The following are the results of a game design challenge to design games which have the biggest discrepency between their apparent usefulness and their actual ability to teach sills.
Sean Franklin
Game List: 6 Games for a Complete Fencer
Explanation (and introduction to the challenge): 6 Bad Games – Lessons From The Rondo
Tea Kew
Game List: 6 Games to Teach Meyer-style Fencing
Explanation: Breaking the feedback loop to make bad games
Adrien Pommellet
Game List: 6 Games to Clean Up Your Fencing
Explanation: 6 Games to Shit Up Your Fencing
One of the most powerful things about using games, instead of coached drills or other forms of training, is that they have an inherent feedback loop for the participants. Unless the game is particularly odd, you get pretty much instant information about if you’ve picked a good action and if you’ve executed it well. The competitive nature of most games reduces the amount of bullshit in that information – a common issue with choreographed drills, where you might succeed at an action because you are considered to have done it “correctly”, but the way you’ve performed it will not transfer to bouting.

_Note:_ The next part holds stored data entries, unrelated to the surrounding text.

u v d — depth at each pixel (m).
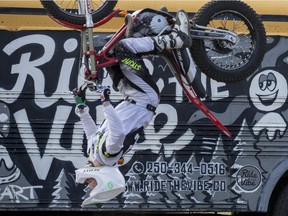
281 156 17.38
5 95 16.77
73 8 15.11
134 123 12.60
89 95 16.84
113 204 16.98
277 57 17.36
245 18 13.45
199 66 13.31
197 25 13.13
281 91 17.39
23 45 16.81
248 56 13.55
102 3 14.72
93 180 12.88
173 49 12.81
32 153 16.84
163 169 17.08
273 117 17.38
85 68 12.63
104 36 16.77
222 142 17.25
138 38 12.42
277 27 17.39
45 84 16.84
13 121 16.80
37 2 16.89
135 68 12.41
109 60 12.51
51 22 16.88
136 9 17.00
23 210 16.83
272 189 17.33
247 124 17.34
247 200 17.30
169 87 17.08
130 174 16.98
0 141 16.80
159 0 17.12
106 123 13.08
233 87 17.30
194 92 13.53
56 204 16.88
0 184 16.77
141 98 12.62
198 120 17.19
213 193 17.23
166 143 17.09
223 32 13.18
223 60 13.60
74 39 16.89
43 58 16.84
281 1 17.55
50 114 16.88
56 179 16.88
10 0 16.81
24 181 16.81
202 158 17.20
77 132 16.91
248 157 17.33
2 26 16.77
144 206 17.03
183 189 17.12
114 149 12.47
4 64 16.77
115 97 16.84
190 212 17.62
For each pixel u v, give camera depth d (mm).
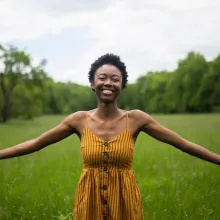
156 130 3863
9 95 56094
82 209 3756
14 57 55406
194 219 5570
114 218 3695
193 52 86938
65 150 13648
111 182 3707
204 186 7254
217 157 3906
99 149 3689
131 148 3758
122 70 3879
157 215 5730
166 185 7332
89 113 3885
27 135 21484
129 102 95250
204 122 37062
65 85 108562
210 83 83000
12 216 5934
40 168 9812
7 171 9023
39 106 61281
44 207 6047
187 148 3893
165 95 90188
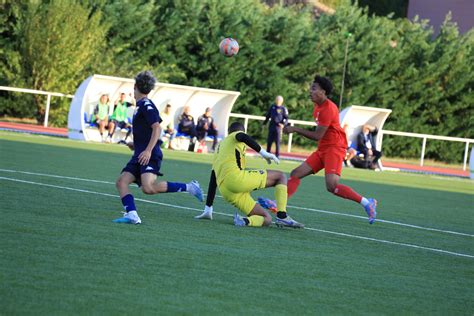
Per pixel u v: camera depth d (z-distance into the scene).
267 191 33.22
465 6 127.81
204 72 81.75
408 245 21.48
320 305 12.99
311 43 84.69
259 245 18.36
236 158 21.42
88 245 15.88
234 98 62.25
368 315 12.69
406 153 89.56
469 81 89.94
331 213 27.47
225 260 15.92
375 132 64.44
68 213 20.19
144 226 19.31
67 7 71.56
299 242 19.64
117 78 56.25
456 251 21.38
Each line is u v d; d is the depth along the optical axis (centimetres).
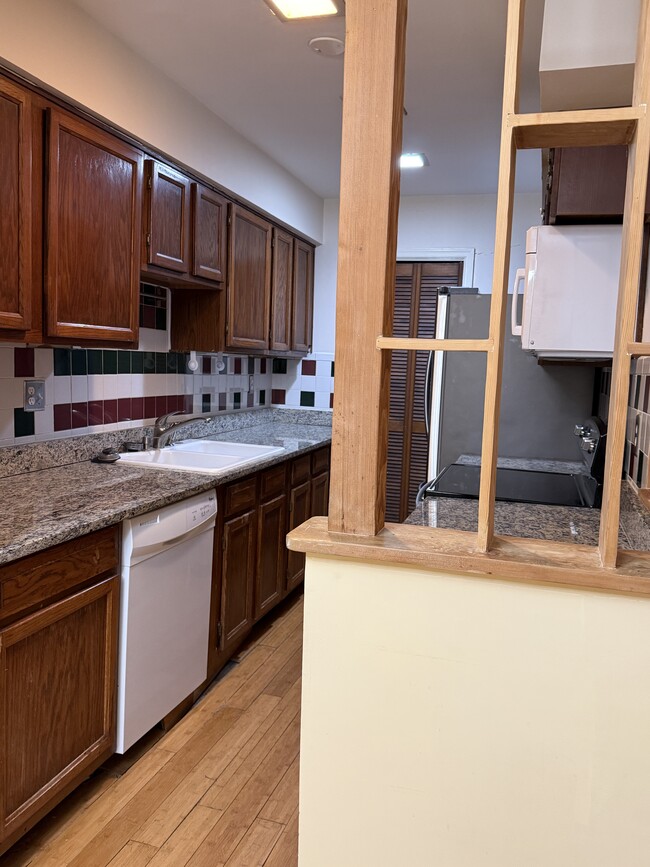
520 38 76
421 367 432
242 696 251
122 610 194
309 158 344
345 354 85
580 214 176
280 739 222
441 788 85
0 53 173
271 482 304
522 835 83
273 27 211
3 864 162
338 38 215
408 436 438
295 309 398
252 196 326
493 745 82
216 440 349
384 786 88
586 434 262
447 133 298
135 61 229
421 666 84
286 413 441
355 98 81
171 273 262
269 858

So when Sean posed the challenge of creating a set of bad fencing games, I was initially a bit stumped. Even more difficult was the goal to create bad games which seemed like good games – that meant that a number of obvious tricks went out the window (for example, no creating games where one participant was forced to do something self-evidently daft). But then I hit upon the idea of attacking the feedback loop itself.
The games in my article are structured to try and undermine the ability of fencers to learn from them. Generally they approach this in two ways:
- Reducing the fencer’s agency to select their action, timing, or distance.
- Weakening the link between the fencer’s decisions or actions and the outcome of the game.
I’ve written some notes on each specific game about why I think it’s actually not very good:
- Meyer Stance and Movement: Well, it’s good for leg strength I guess. Not really good for much else in longsword fencing, it’s not a way you move people around and doesn’t have any elements of sparring based distance management.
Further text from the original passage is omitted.